Wednesday, December 11, 2013

Informatica Performance Tuning

 

Finding/Fixing Performance Bottlenecks

 
                The goal of performance tuning is to optimize session performance so that the sessions run during the available load window and get completed by minimal expected time. Performance tuning s nothing but identifying the bottlenecks and eliminate them to get a better acceptable ETL load time.

              The first step in performance tuning is to identify performance bottlenecks. Performance bottlenecks can occur in the source and target, the mapping, the session, and the system.

              Whenever a session is triggered, Integration service starts Data Transformation Manager (DTM) process, which  is responsible to start reader thread, transformation thread and writer thread.



 

Source Bottlenecks 

 
               The source side bottlenecks occurs when the reader thread runs very slow with poor throughput and causes the transformation thread and writer thread to wait for data. The complete session performance get impacted with source bottlenecks.
                Inefficient source query, source side database server performance or small database network packet sizes can cause source bottlenecks
 
 
 
                 We can upgrade the source database infrastructure to obtain better performance  and enough network bandwidth. Most importantly the source qualifier query can be tuned to retrieve the complete data set within minimum time interval.
                 Using hints or implementing indexes can boost up the performance of the select query as expected.
 
Target Bottlenecks
 
                 The target side bottlenecks occurs when the writer thread runs very slow with poor throughput and causes the transformation thread and reader thread to wait for memory space. The complete session performance get impacted with target bottlenecks.
 
                   Database network packet sizes, target side database server poor performance due to inefficient infrastructure or heavy data load can cause the target bottlenecks.
 
 
                      We can schedule our job when the target database server will have very less data load and all other resources will be free to gain better bandwidth for our respective jobs. Loading in bulk mode, increasing commit interval, Dropping Indexes and Key Constraints or using external loader utility can improve the target performance to some extant.
 
Transformation Bottlenecks
 
                     Development strategy by not following the transformation best practices or very complex implementation of business logics can lead to a critical transformation bottleneck.
                     In this case the transformation thread process incoming data very slowly and keeps the reader thread waiting till the memory is free up and the writer thread waits to get the transformed data to be written. All together resulting the session performance to be degraded.
 
                    
                   We may redesign the business logic and implement the most convenient way of using the transformations to get the optimal output. For example, using sorter at the very beginning of the pipeline to get rid of unwanted data processing time can improve the mapping performance.
Session Bottlenecks
 
                   Informatica may encounter session bottlenecks even when there is no reader, writer or transformation bottlenecks.

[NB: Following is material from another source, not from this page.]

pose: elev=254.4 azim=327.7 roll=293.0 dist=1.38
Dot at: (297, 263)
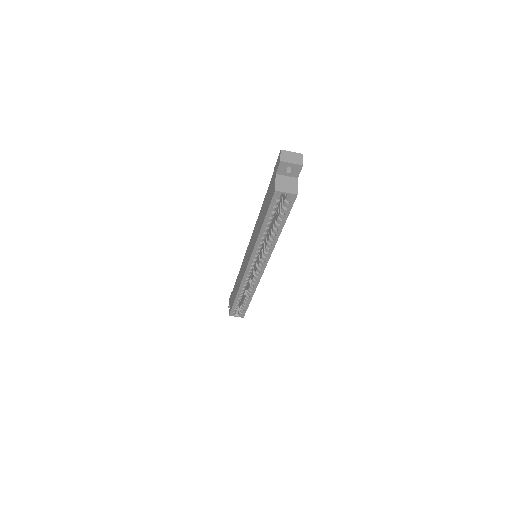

It could happen due to incorrect settings provided for session memory configuration. For example, the DTM buffer size, The default buffer block size, informatica data cache and index cache size or other UNIX mount size can be incremented as required to bypass the bottlenecks.
 
                 For better performance and reducing the task execution time, there are some other methodologies available which can be implemented as per business requirement. For example session partitioning, Pushdown optimization, Concurrent Workflows etc.


 
 

Wednesday, December 4, 2013

Informatica Architecture




Domain: Domain is the primary unit for management and administration  of  services in PowerCenter. The components of domain are one or more nodes, service manager and application services.


Node: Node is logical representation of machine in a domain. A domain can have multiple nodes. Master gateway node is the one that hosts the domain. You can configure nodes to run application services like integration service or repository service. All requests from other nodes go through the master gateway node.

 
Integration Service: It is the heart of Informatica architecture. It accepts requests from the Power Center Client and process all transformation request and load data into target. It starts load balancer and DTM process to manage all task involved in ETL.

The DTM uses multiple threads to process data in a session. The main DTM thread is called the master thread. The master thread can create the following types of threads:


 Mapping Threads, Pre and Post-Session Threads, Reader Threads, Transformation Threads, Writer Threads

Repository & Repository Services:
Repository is nothing but a relational database which stores all the metadata created in Power Center. Whenever we develop mapping, session, workflow, do anything meaningful and save, entries are made in the repository.

And Repository service is the one that understands content of the repository, fetches data from the repository and sends it back to the requesting components, mostly client tools and integration service.

Global Repository: The global repository is the hub of the repository domain. The global repository can contain common objects to be shared throughout the domain through global shortcuts. Once created, you can not change a global repository to a local repository.

Local Repository: A local repository is any repository within the domain which can connect to the global repository and use objects in its shared folders. You can promote a local repository to global repository.